The Ministry of Finance has taken steps to salvage the situation by writing off a debt of E1.3 billion the university had with the Eswatini Revenue Services. The implications of the write off to the university is not known.
Registrar of the university, Dr Simelane could only confirm that a resolution on the problem it had with ERS has been found.
However, the university’s list of woes does not end there. It also owes its employees a total of over E203 million.
This comprises accrued leave pay of E107 854 256, UNESWA pension fund E61 404 922, gratuities debt of E33 654 504 and allowances debt of E13 800.
On allegations of mismanagement, Dr Simelane said: “Allegations of mismanagement have come thick and fast…
“The University as a public institution is statutorily required to have its financial statements audited and this happens without fail.
“These Audited Financial Statements are submitted to the following: Ministry of Education and Training for onward transmission to Parliament, Director of Public Enterprise Unit, Auditor General and Principal Secretary Ministry of Finance. These Government entities sign for receipt of the Audited Financial Statements.”
He added: “Incidentally the Ministry of Education & Training would withhold the university subvention if the Audited Financial Statements have not been submitted.

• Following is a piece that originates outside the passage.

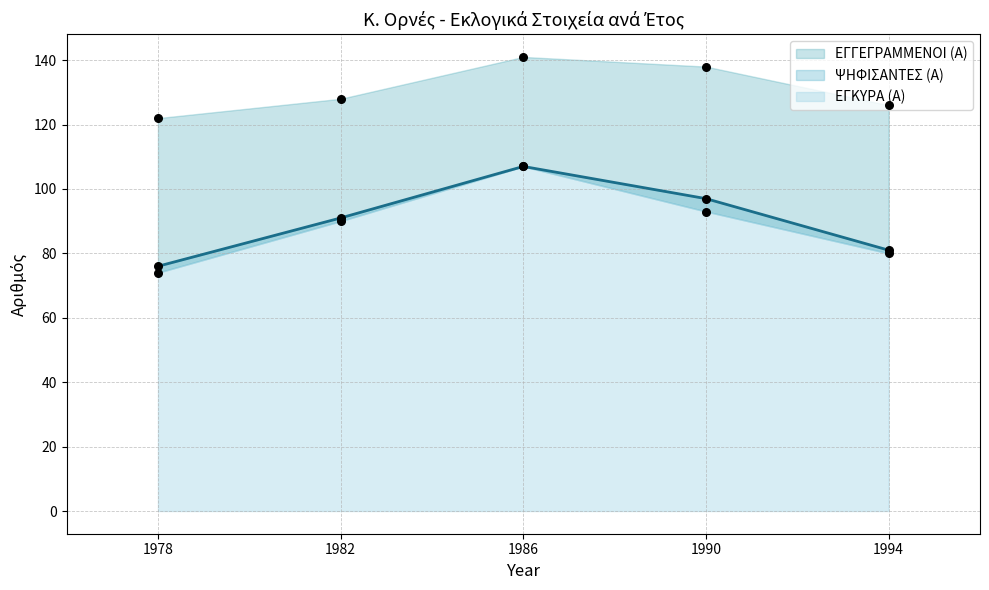

At how many categories does at least one series exceed 107?

5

“The University ably accounts for all funds received from government and those internally generated. The Auditors issue unmodified audit opinion (clean bill of health).
“After every audit, they nonetheless draw particular attention to matters of concern such as the inadequate funding of the university which threatens the appropriateness of the going concern assumption.”

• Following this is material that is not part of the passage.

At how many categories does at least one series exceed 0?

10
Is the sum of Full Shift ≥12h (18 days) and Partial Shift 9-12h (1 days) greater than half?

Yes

Dr Simelane said additionally, the university has an internal audit office which complements the work of management and the external auditors
“Finally, let it be known that the university has never failed to submit its Audited Financial Statements as well as the Quarterly PEU Reports.
“Admittedly there have been instances of late submission but in such cases the university is proactive in informing the relevant offices about such,” he said, adding: “…we are not aware of the alleged mismanagement of resources at the university.”
The AG is on record expressing his displeasure at the way management of funds at the university is handled.
This he did in his special report last year. It can be revealed that the AG is still not happy and he has demanded answers from the Ministry of Education. This should have been done by beginning of this month.
It has been established that, among the queries the AG is the violation of the Public Enterprises (Control and Monitoring) Act of 1989 that involves the payment of utility allowances to executives above those set by the law; payment of higher salaries to executives in violation of the law and inclusion of the chairperson of council in the payment roll which means he is on full time salary and composition of the university council.
The chairperson was reportedly on a monthly salary of E100 000. It has been explained that this was done following a resolution by council.
The AG has been consistent that the university council members are far more than those stipulated in the Public Enterprise Act.
Management have always insisted that appointment of council members is in line with provision of the University Act of 1982.